*Exercise data:*
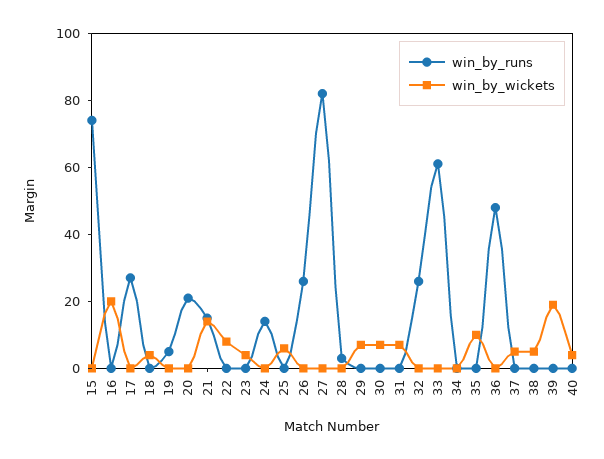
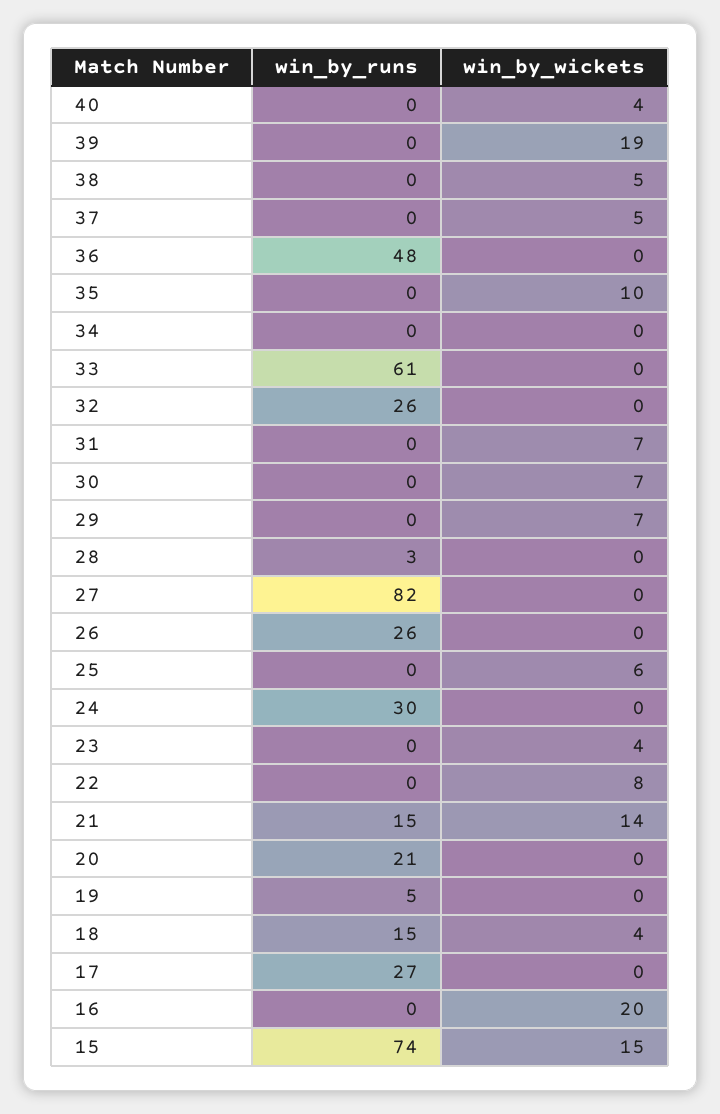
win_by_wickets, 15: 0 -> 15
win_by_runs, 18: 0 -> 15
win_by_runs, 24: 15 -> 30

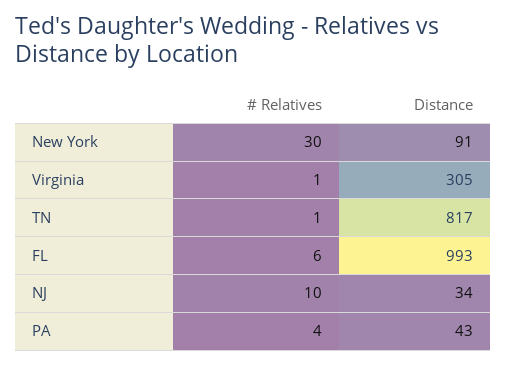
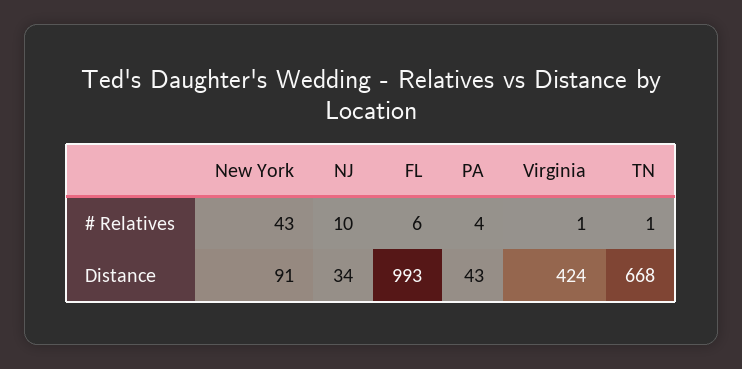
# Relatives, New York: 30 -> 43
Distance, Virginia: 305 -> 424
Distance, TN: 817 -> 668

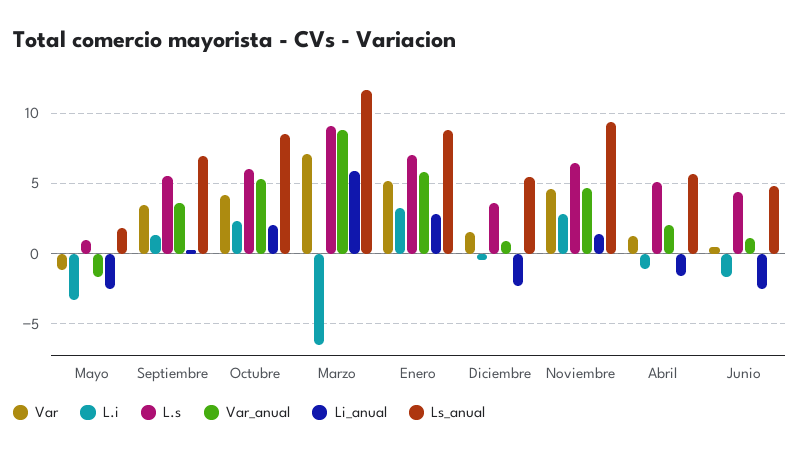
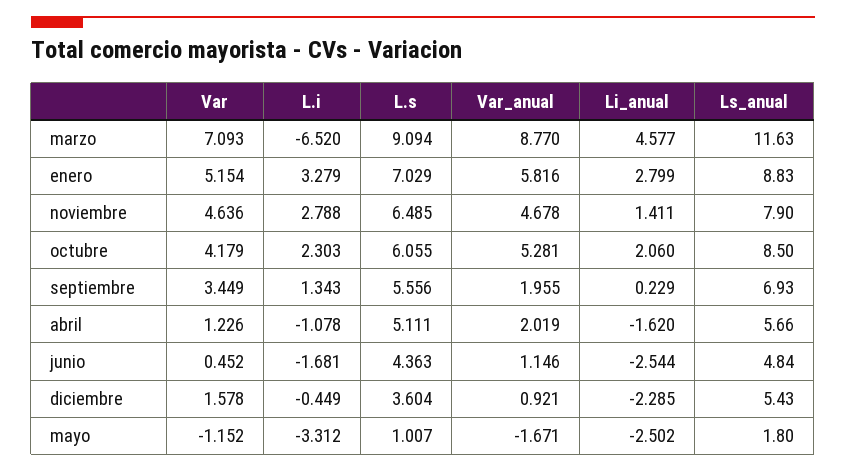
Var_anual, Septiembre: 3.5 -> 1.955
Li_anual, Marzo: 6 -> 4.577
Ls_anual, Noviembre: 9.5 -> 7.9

*Task to complete:* An exact, image-free transcript of the material is required.

*Problem solution:*
win_by_wickets, 15: 0 -> 15
win_by_runs, 18: 0 -> 15
win_by_runs, 24: 15 -> 30

# Relatives, New York: 30 -> 43
Distance, Virginia: 305 -> 424
Distance, TN: 817 -> 668

Var_anual, Septiembre: 3.5 -> 1.955
Li_anual, Marzo: 6 -> 4.577
Ls_anual, Noviembre: 9.5 -> 7.9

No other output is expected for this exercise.